Ali was by no means distressed.
"To-morrow there shall come to you a beautiful book for the master's
surprise and joyousness. I myself will settle account satisfactorily
from emoluments accrued."
Bones could only sit down and helplessly wag his head. Presently he
grew calmer. It was a kindly thought, after all. Sooner or later
those poems of his must be offered to the appreciation of a larger
audience. He saw blind Fate working through his servitor's act. The
matter had been taken out of his hands now.
"What made you do it, you silly old josser?" he asked.
"Master, one gentleman friend suggested or proffered advice, himself
being engaged in printery, possessing machines----"
A horrible thought came into Bones's head.
"What was his name?" he asked.
Ali fumbled in the capacious depths of his trousers pocket and produced
a soiled card, which he handed to Bones. Bones read with a groan: MESSRS. SEEPIDGE & SOOMES,
Printers to the Trade.
"Now, you've done it," he said hollowly, and threw the card back again.
It fell behind Ali, and he turned his back on Bones and stooped to pick
up the card. It was a target which, in Bones's then agitated
condition, he could scarcely be expected to resist.

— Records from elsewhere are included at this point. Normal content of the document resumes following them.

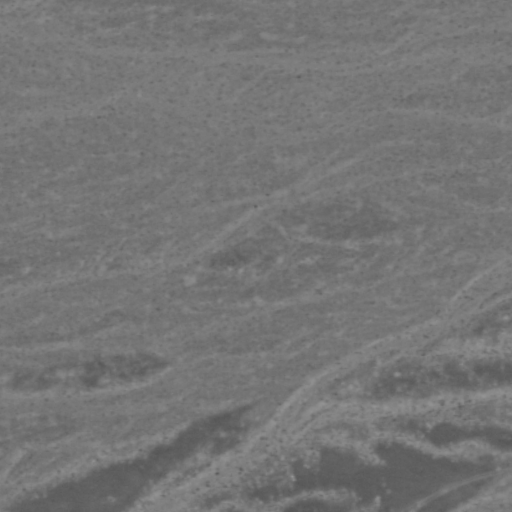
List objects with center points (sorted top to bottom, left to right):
road: (459, 482)
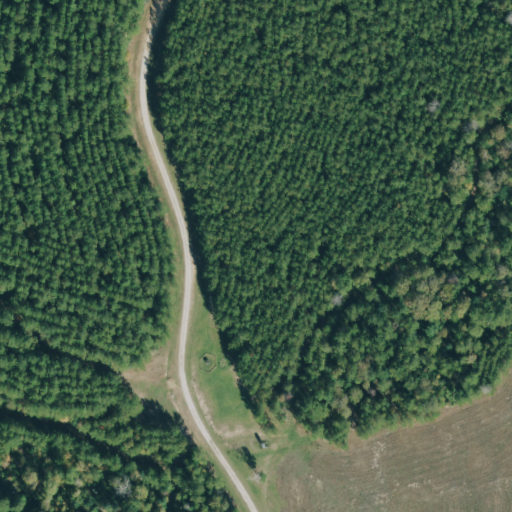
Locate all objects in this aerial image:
road: (188, 261)
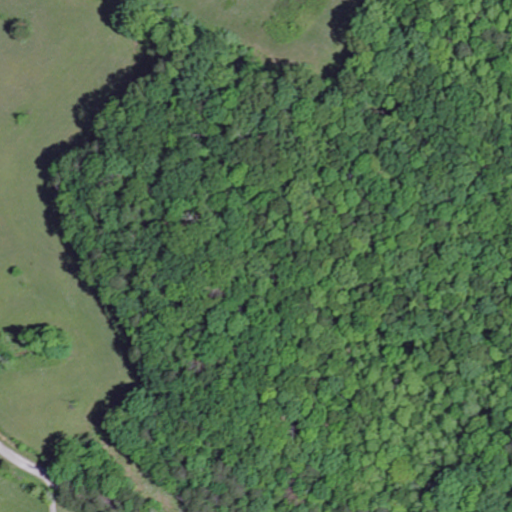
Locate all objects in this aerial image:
road: (64, 482)
road: (50, 494)
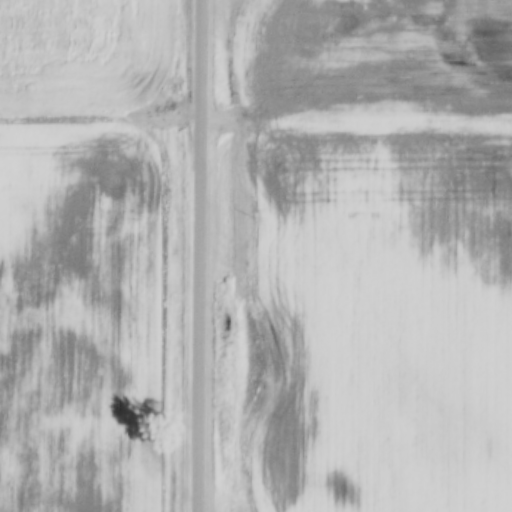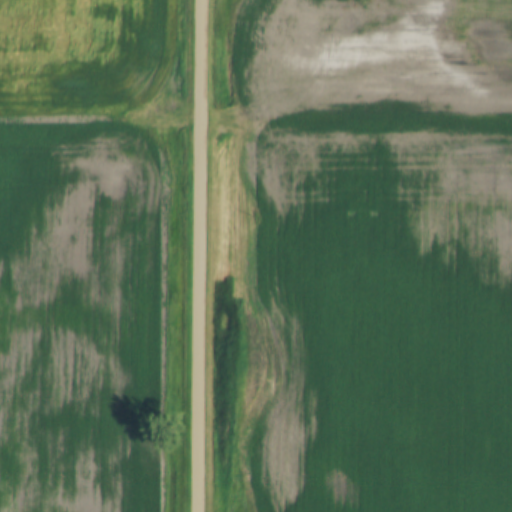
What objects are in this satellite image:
road: (197, 256)
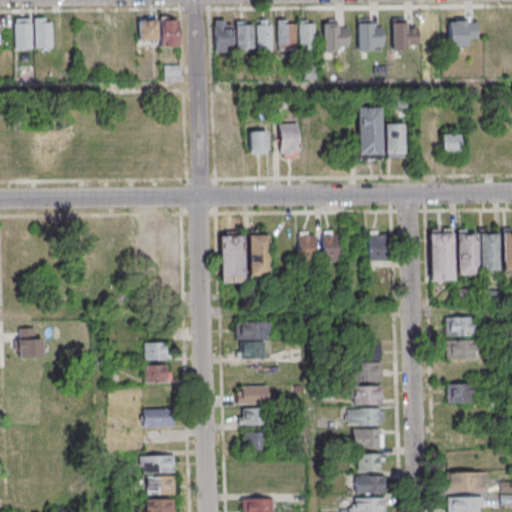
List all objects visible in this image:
building: (146, 29)
building: (168, 31)
building: (460, 31)
building: (42, 32)
building: (21, 33)
building: (284, 34)
building: (306, 34)
building: (368, 34)
building: (222, 35)
building: (243, 35)
building: (263, 35)
building: (402, 35)
building: (430, 35)
building: (334, 36)
road: (255, 84)
building: (367, 131)
building: (370, 132)
building: (287, 139)
building: (392, 139)
building: (257, 142)
building: (448, 144)
road: (256, 179)
road: (256, 197)
road: (195, 214)
building: (329, 246)
building: (375, 246)
building: (145, 247)
building: (305, 247)
building: (122, 248)
building: (169, 249)
building: (506, 249)
building: (476, 251)
building: (507, 252)
building: (257, 253)
building: (490, 253)
building: (440, 254)
building: (468, 254)
road: (202, 255)
building: (442, 256)
building: (230, 258)
road: (358, 311)
road: (101, 313)
building: (458, 325)
building: (460, 326)
building: (251, 330)
building: (254, 330)
building: (27, 343)
building: (249, 349)
building: (460, 349)
building: (461, 349)
building: (155, 350)
building: (254, 350)
building: (158, 351)
road: (413, 353)
building: (366, 371)
building: (369, 371)
building: (155, 372)
building: (160, 373)
building: (459, 393)
building: (251, 394)
building: (365, 394)
building: (368, 395)
road: (313, 412)
road: (103, 413)
building: (364, 415)
building: (156, 416)
building: (246, 416)
building: (366, 416)
building: (159, 418)
building: (367, 437)
building: (368, 438)
building: (253, 440)
building: (369, 461)
building: (371, 461)
building: (156, 463)
building: (160, 464)
building: (465, 480)
building: (465, 480)
building: (368, 483)
building: (158, 484)
building: (371, 484)
building: (161, 485)
building: (155, 504)
building: (256, 504)
building: (366, 504)
building: (464, 504)
building: (466, 504)
building: (161, 505)
building: (371, 505)
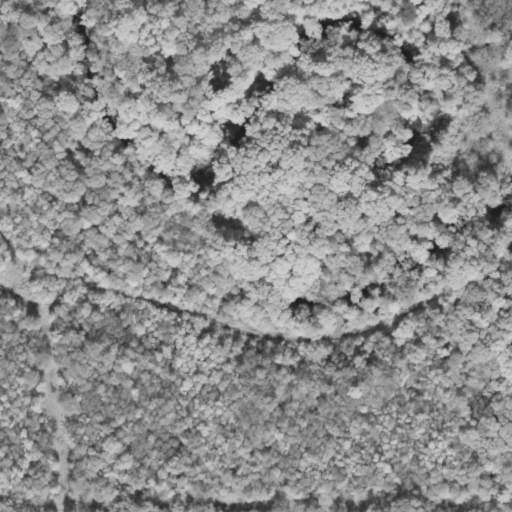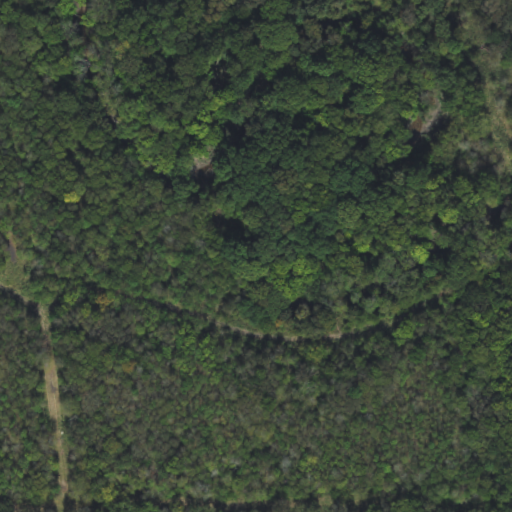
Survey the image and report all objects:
river: (439, 86)
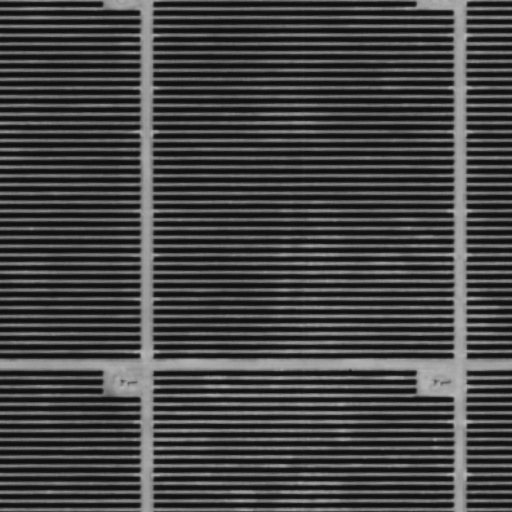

* * * * * Bones spent a sleepless night, and was at the office early. By the
first post came the blow he had expected--a bulky envelope bearing on
the flap the sign-manual of Messrs. Seepidge & Soomes. The letter
which accompanied the proof enclosed merely repeated the offer to sell
the business for fifteen thousand pounds.
"This will include," the letter went on, "a great number of uncompleted
orders, one of which is for a very charming series of poems which are
now in our possession, and a proof-sheet of which we beg to enclose."
Bones read the poems and they somehow didn't look as well in print as
they had in manuscript. And, horror of horrors--he went white at the
thought--they were unmistakably disrespectful to Miss Marguerite
Whitland! They were love poems. They declared Bones's passion in
language which was unmistakable. They told of her hair which was
beyond compare, of her eyes which rivalled the skies, and of her lips
like scarlet strips. Bones bowed his head in his hands, and was in
this attitude when the door opened, and Miss Whitland, who had had a
perfect night and looked so lovely that her poems became pallid and
nauseating caricatures, stepped quietly into the room.
"Aren't you well, Mr. Tibbetts?" she said.
"Oh, quite well," said Bones valiantly. "Very tra-la-la, dear old
thing, dear old typewriter, I mean."
"Is that correspondence for me?"
She held out her hand, and Bones hastily thrust Messrs. Seepidge &
Soomes's letter, with its enclosure, into his pocket.